京都府立桂高等学校 TAFS「地球を守る新技術の開発」班(京都府ほか)
評価のポイント
京都府立桂高校の高校生が在来種のノシバを活かした自然再生を提案する活動です。独自に開発した種子繁殖技術で遺伝的多様性のある芝地の復元保全を行い、地域の自然再生に貢献しています。日本有数の天然芝地である青森県種差海岸では、地域固有ノシバ種の発見、活用に取り組み、宮城県では固有ノシバ「金華芝」をブランド化して、地産地消の循環型産業を確立させるなど積極的な活動を展開しています。また、地域間連携による広がりと相乗効果にも注目し、学校や関係機関との連携が実現していて、それぞれが開発した技術を併せた固有ノシバの保護活用が進んでいます。高等学校で大学のゼミのような研究授業を行っている点も注目されました。
富士ゼロックス株式会社(東京都港区)
評価のポイント
生物多様性保全の課題解決に向けて、持続可能な用紙の調達を実現している事例です。持続可能な森林管理がなされた材料を用いるなど、生態系に配慮した操業を行う調達先と取引をしています。調達先企業との間に独自の用紙調達規則を定めると共に、調査票で原材料や企業姿勢について毎年確認しながら国内外を問わずに現地調査を行うなど、持続可能な用紙調達のための仕組みづくりにも力を入れています。企業調達の事例としてすばらしい活動ですが、消費者に気づいてもらうにはさらに工夫が必要です。たとえば、マークがあるとか、認証があるとか、何かしらコミュニケーションを促進する工夫をしてほしい、という声が審査会から挙りました。

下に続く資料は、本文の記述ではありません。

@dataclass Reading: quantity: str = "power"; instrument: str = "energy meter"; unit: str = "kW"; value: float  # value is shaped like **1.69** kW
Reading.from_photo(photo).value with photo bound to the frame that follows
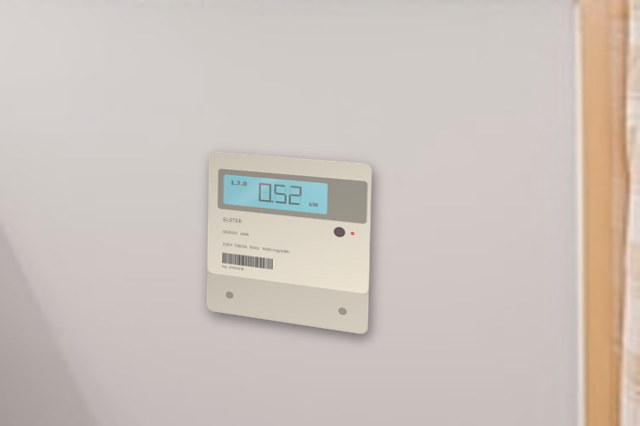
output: **0.52** kW
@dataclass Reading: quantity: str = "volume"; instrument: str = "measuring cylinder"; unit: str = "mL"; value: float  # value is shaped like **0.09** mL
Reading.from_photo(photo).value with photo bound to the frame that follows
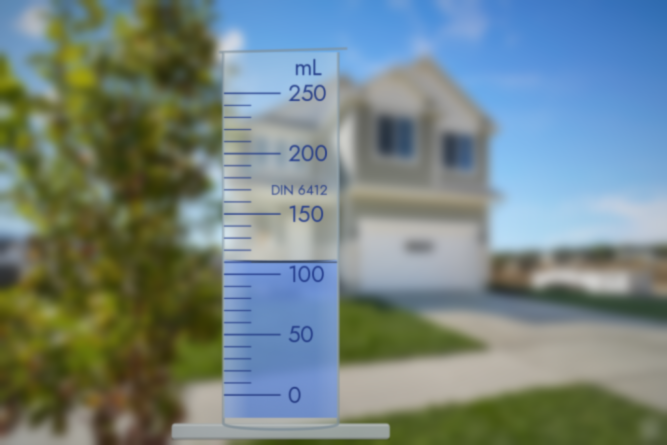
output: **110** mL
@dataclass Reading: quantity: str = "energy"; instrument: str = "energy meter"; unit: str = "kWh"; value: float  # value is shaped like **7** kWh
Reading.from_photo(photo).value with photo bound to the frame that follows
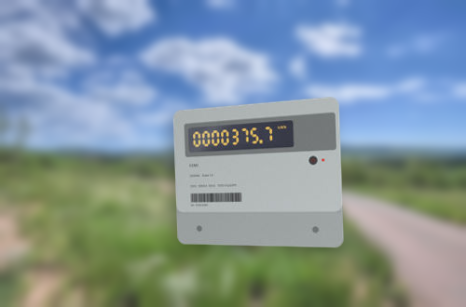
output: **375.7** kWh
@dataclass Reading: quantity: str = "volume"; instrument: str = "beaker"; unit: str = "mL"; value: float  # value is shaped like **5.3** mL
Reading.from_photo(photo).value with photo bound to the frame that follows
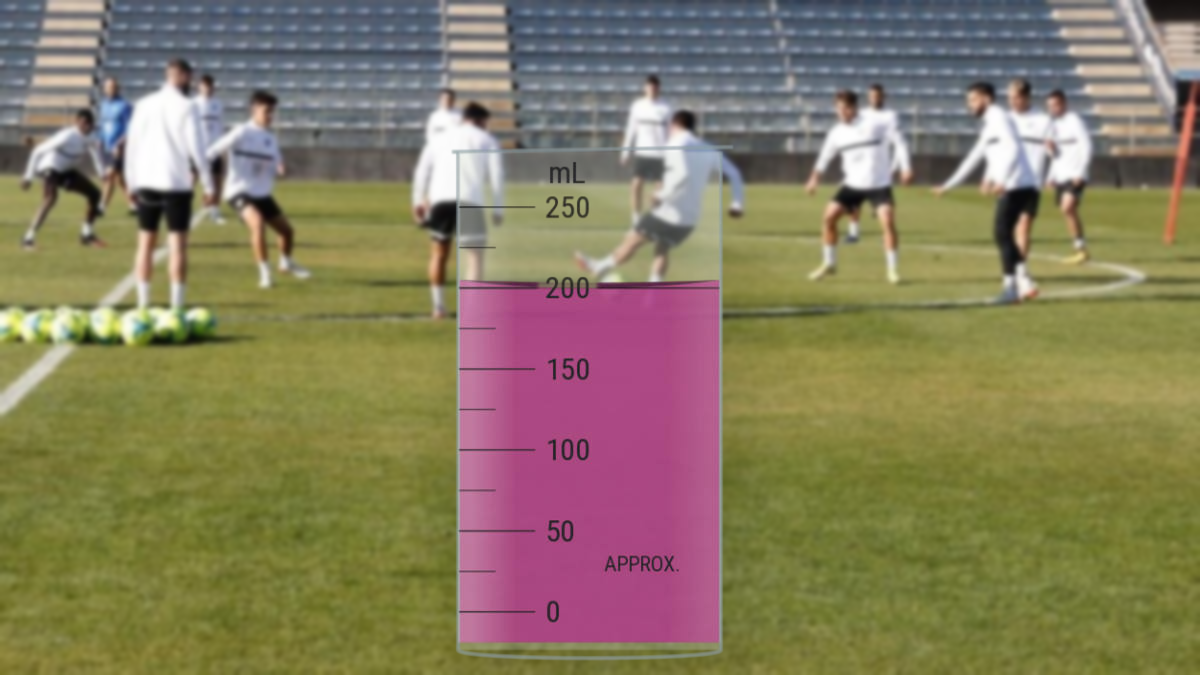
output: **200** mL
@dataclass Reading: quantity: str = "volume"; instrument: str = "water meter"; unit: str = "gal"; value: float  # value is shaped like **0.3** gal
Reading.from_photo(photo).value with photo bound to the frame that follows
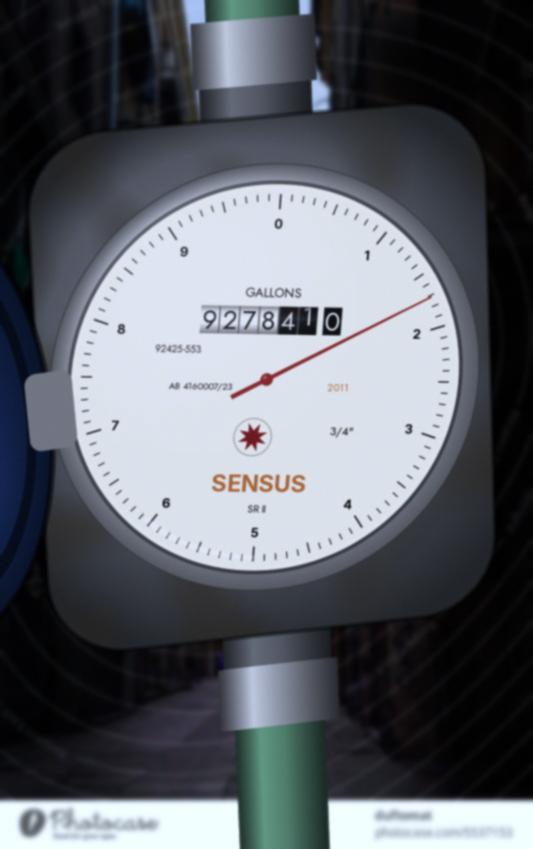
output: **9278411.7** gal
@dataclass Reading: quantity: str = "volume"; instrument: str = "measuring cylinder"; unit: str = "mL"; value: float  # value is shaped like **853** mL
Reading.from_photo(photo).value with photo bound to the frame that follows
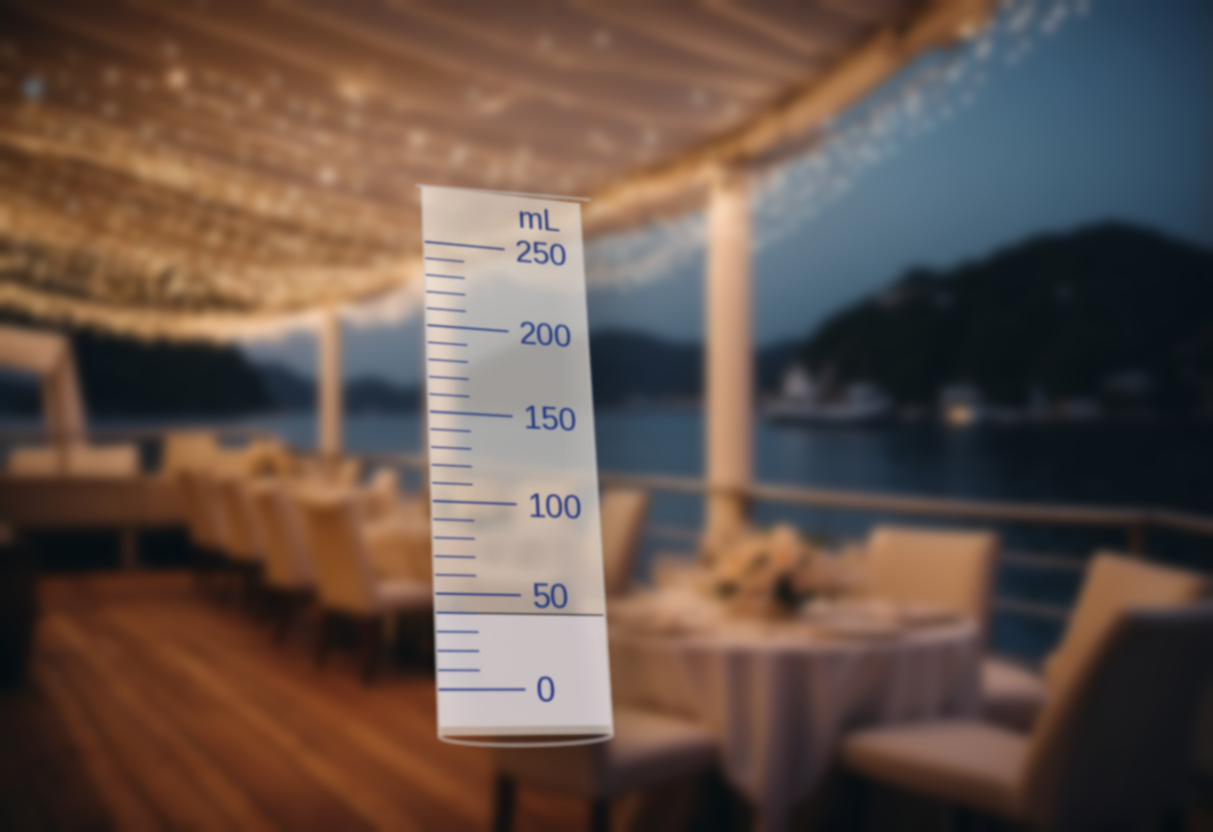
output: **40** mL
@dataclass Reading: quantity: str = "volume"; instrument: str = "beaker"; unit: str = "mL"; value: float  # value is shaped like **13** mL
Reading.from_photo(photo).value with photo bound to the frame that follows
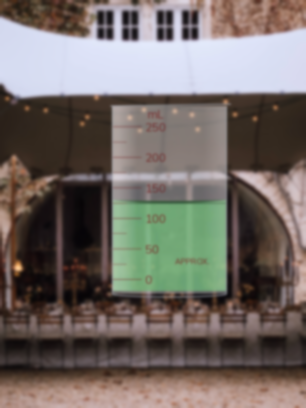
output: **125** mL
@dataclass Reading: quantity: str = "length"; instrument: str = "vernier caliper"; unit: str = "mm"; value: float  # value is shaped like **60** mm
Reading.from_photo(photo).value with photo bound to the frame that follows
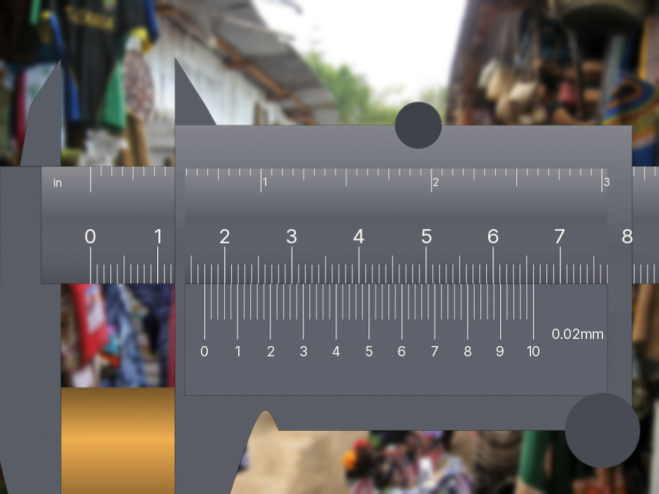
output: **17.0** mm
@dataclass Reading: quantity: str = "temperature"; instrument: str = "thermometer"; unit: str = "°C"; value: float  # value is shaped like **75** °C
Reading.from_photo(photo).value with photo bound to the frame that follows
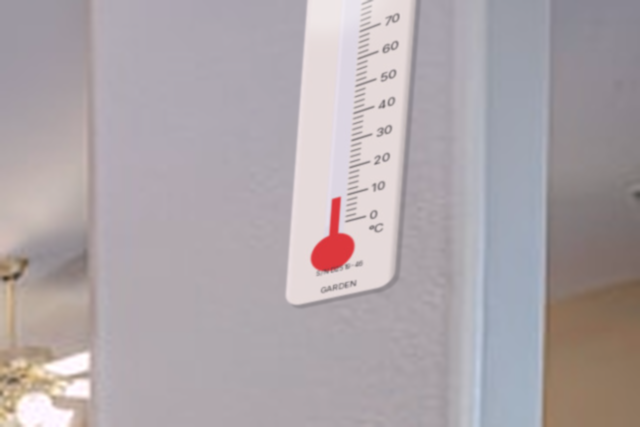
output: **10** °C
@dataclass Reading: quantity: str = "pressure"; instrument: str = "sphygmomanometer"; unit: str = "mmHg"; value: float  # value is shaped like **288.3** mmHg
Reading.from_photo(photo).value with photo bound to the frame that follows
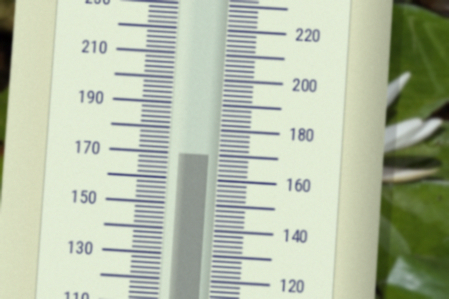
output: **170** mmHg
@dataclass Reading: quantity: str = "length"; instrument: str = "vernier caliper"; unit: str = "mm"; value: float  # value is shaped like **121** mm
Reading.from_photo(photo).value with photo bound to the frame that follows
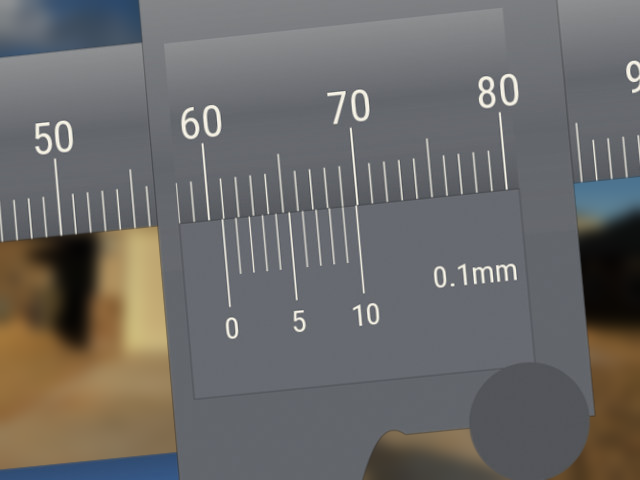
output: **60.9** mm
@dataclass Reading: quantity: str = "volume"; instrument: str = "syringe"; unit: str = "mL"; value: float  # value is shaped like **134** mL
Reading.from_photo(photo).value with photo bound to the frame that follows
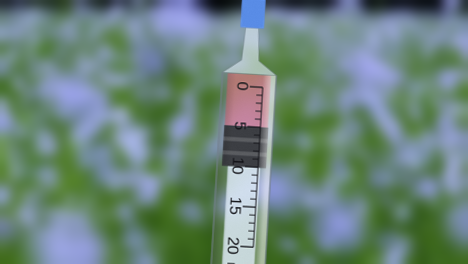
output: **5** mL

気仙沼の魚を学校給食に普及させる会(宮城県気仙沼市)
評価のポイント
水産業を軸とした地域創生の事例です。気仙沼の海産物を学校給食に普及させる活動で、給食向けのメニュー開発や小学生を対象とした食育授業に取り組んでいます。地元の魚食を普及させることで子どもたちに食文化を伝えると共に、郷土愛や食への感謝の気持ちを育みながら基幹産業への理解を促しています。水産業関係者はネットワークが作りづらいという現実がある中で、ひとつのエリアでこのような取組みが実現できていることが素晴らしい。全国のモデルになろうという意気込みを感じます。外部に委ねるのではなく、地域の人が主体となって活動が展開されていて、それを子どもたちに伝えているという点も評価されました。全国に広がってほしい取り組みです。
特定非営利活動法人ういむい未来の里CSO(青森県青森市)
評価のポイント
子どもたちが森の素晴らしさを詩で表現し、森の中で自作の詩を朗読する様子を映像で記録する活動です。観察会では、森のスペシャリストとともに、子どもたちが実際に森を歩き、五感で自然を味わいながら生きものの多様性、自然の循環、いのちの尊さ、を学びます。その学びを通じて感じたことを詩にすることで、子どもらしい瑞々しい感性を呼び起こすことに成功しています。次世代を担う子どもたちに生物多様性の重要性を知識として伝えるだけでなく、生きものたちの声や音に満ちた森のなかで時間を忘れて遊ぶことを通して、自然を守ろうとする気持ちを育むことに力点を置いたユニークな活動です。今後も、子どもたちの精神や身体の成長に刺激を与え続けてほしいと願います。